H. Krautner / 06.07.2021

” Wer heute über den einen richtet, indem er ihn cancelt, kann morgen schon selbst gecancelt werden” Mag sein, aber morgen ist noch sehr, sehr weit weg. Das links-grüne antidemokratische System ist bereits fest installiert, für mehrere Jahrzehnte. Morgen ist somit noch in weiter Ferne. Bis dahin werden noch sehr viele Menschen mundtot gemacht.

Frank Holdergrün / 06.07.2021

Es war leider zu erwarten. Die ClearingStellen im Oberkommando Weltmoral arbeiten unerbittlicher als die Stasi und Gestapo. So schade. Gab es keine Vorbereitungen darauf? Wo können wir jetzt von Ihnen etwas lesen?

Serge Bloyd / 06.07.2021

Mein Bedauern, Frau Schunke! Sie erwähnen nicht, dass für diejenigen, die nicht daran gedacht hatte, ihre Inhalte zu sichern und die dann “deaktiviert” werden (was ein Orwell-Wort, aber irgendwie auch treffend), alle Inhalte auf ewig weg sind. Mir ist das vor rund 2 Monaten mit Facebook so gegangen. Auch erwähnen Sie die Kränkung nicht, die diese MAD-Visage (Zuckerberg) einem zufügt. Was bildet sich diese Kanaille überhaupt ein? Beziehungsweise: warum wurde ihm sein Handwerk gerichtlich noch nicht gelegt?

Hans Benzell / 06.07.2021

“Wer heute über den einen richtet, indem er ihn cancelt, kann morgen schon selbst gecancelt werden. ” Richtig, doch es wird nicht ein anderer Zeitgeist sein, der mit den Canclern aufräumt. Ihre eigenen Herren werden es sein. Man studiere die Geschichte totalitärer Regime, oder schaue nach China.
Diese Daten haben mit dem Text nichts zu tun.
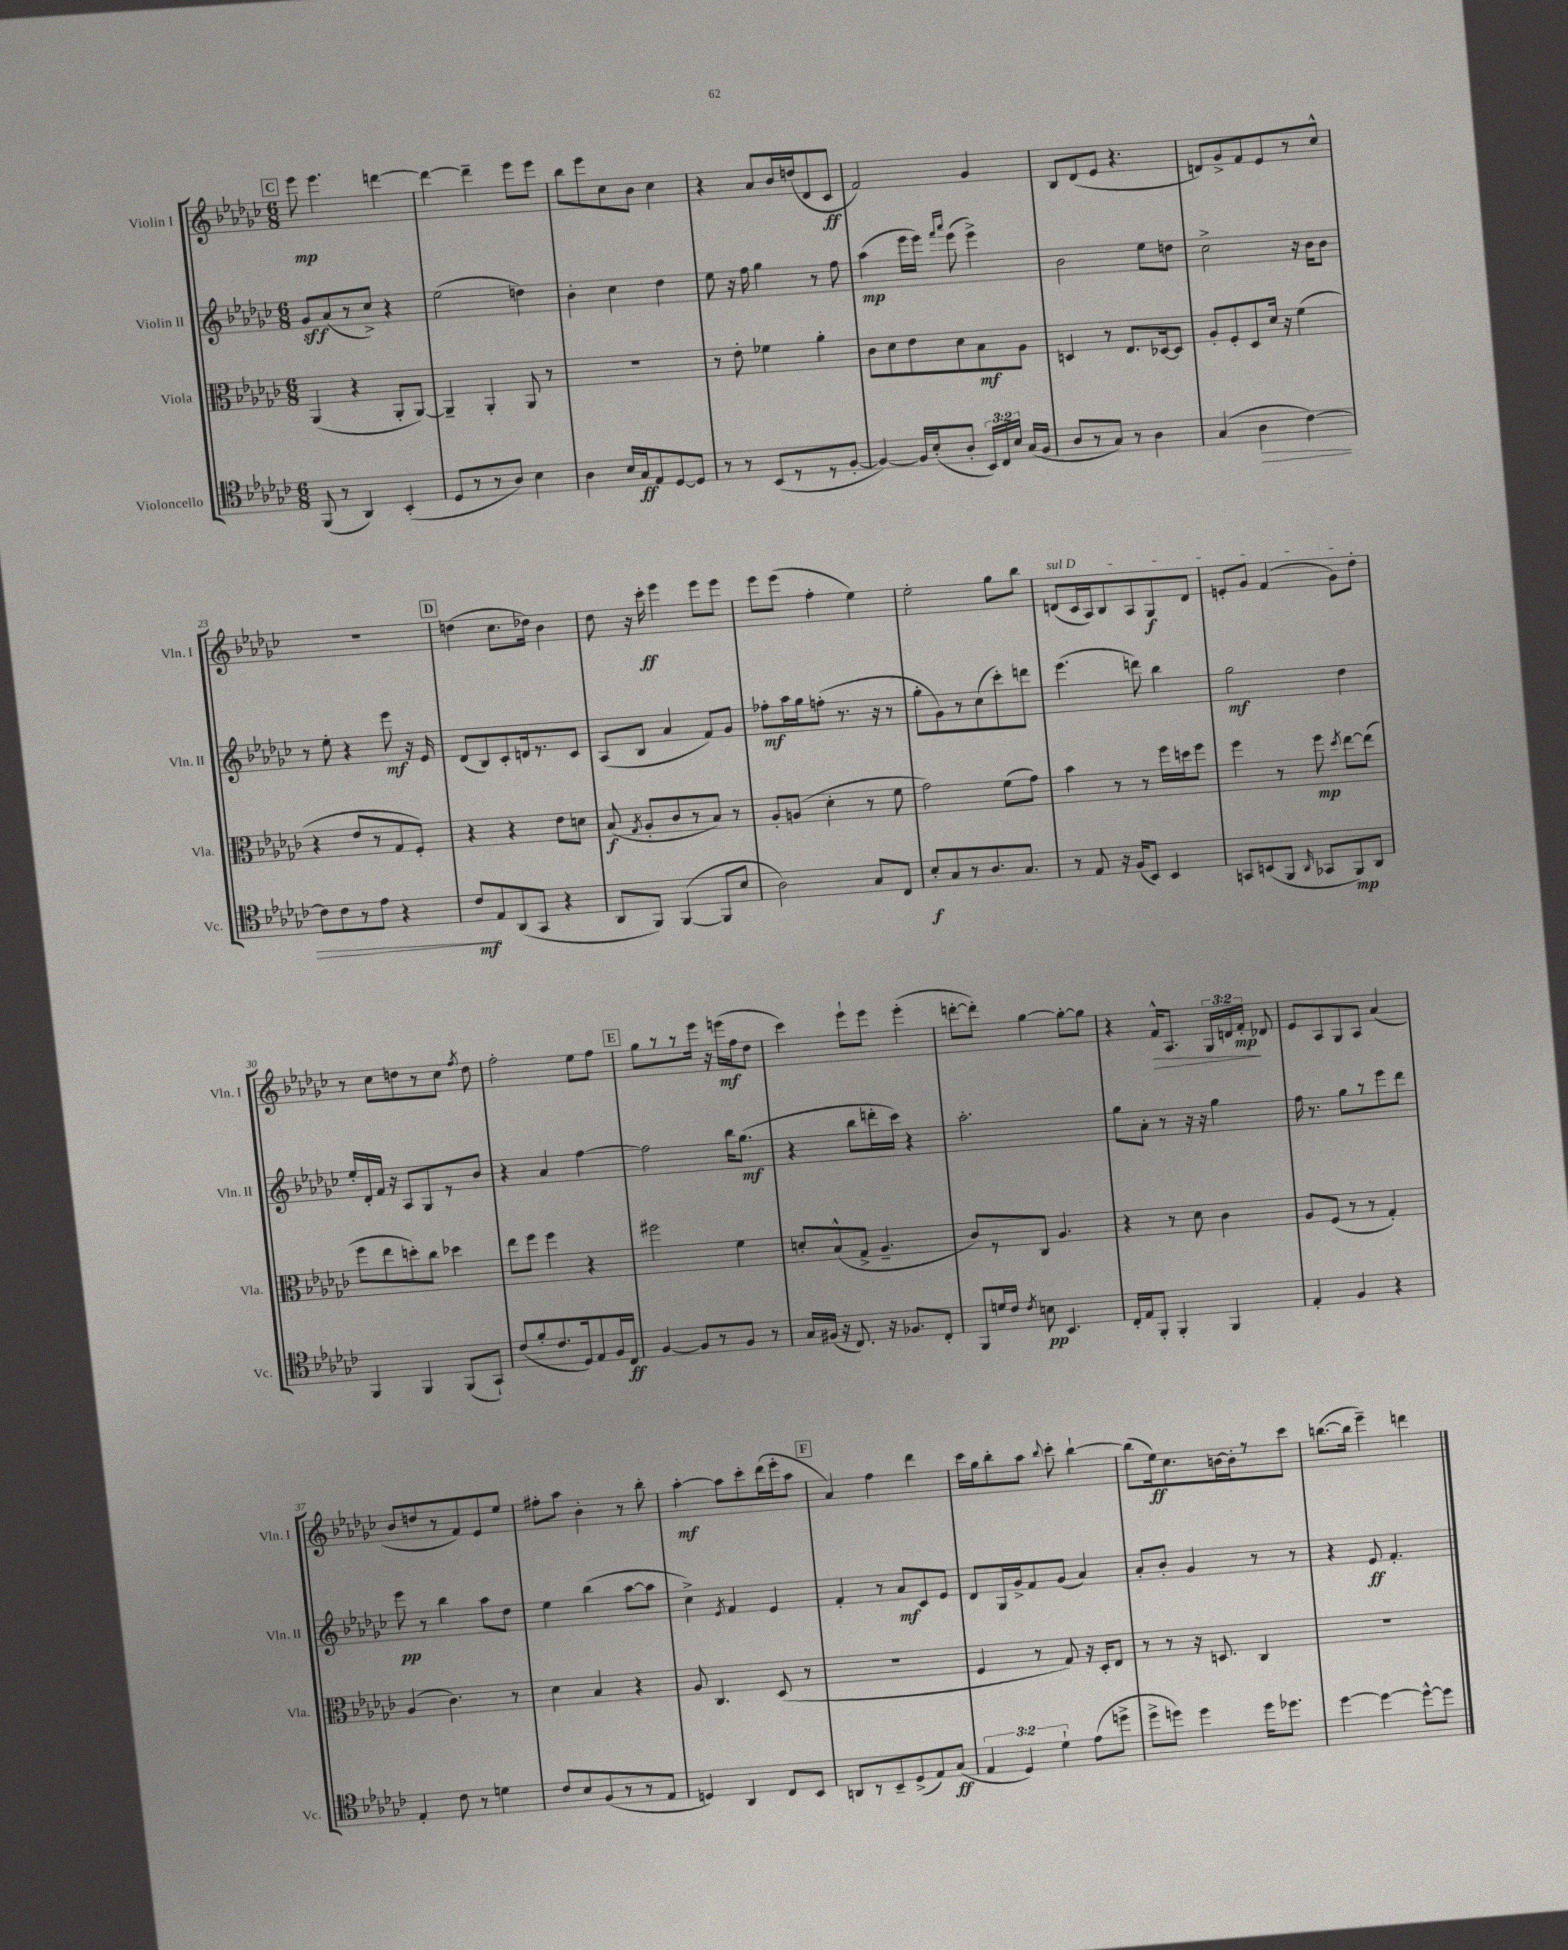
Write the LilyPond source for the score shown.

Läuft es schlecht und das Volk murrt, folgen Säuberungswellen beginnend direkt eine Ebene unterhalb der obersten Führung.  Wenn Fratzenbuch wegen zuviel Canceln die Kunden weglaufen, wird der weise Führer dem Volk weismachen, dass subversive Manager, die gegen seine Anweisungen verstoßen haben, schuld sind. Diese werden dann vom Hof gejagt, ohne Goldenen Handschlag, mit einer Schadensersatzklage am Hals. Dem Volk werden dann Bilder gezeigt, wie ehemalige Cancler und ihre Chefs bei der Heilsarmee um eine Suppe anstehen. Immerhin besser als Genickschuss und GULAG, die sind hoffentlich Geschichte.

Chris Vehring / 06.07.2021

Furchtbar diese Zensur-Wut. Es tut mir für A. Schunke aufrichtig leid, weil ich ihr gerne glaube, dass ein nicht unwesentlicher Beitrag ihrer Einkünfte über diese Plattformen generiert wird. Ich kenne den Vorgang der zu der Sperrung führte nicht, aber bin mir 100% sicher es geht um einen Popanz der von der Social Justice Warrior Elite aufgeblasen wird um eine unliebsame Stimme mundtot zu machen. Alternativen gibt es leider nicht, weil die Europäer ihren Digitalmarkt nie vor der amerikanischen Konkurrenz geschützt haben. Das gerne geglaubte Märchen in Europa ist halt: “Hui, ja die Amerikaner sind so schlau und die ganzen Talente dort und das Silicion Valley mit den super agilen Methoden, da kann man halt nix machen.” Auf die Idee, dass die Amerikaner, wenn sie einmal den Heimatmarkt erobert haben, der Rest der westlichen Welt quasi geschenkt bekommen, aufgrund der finanziellen Übermacht, ist noch niemand gekommen. Es ist ein Elend… PS. Sie sind so bildhübsch, Sie sollten doch säckeweise Geld allein damit verdienen.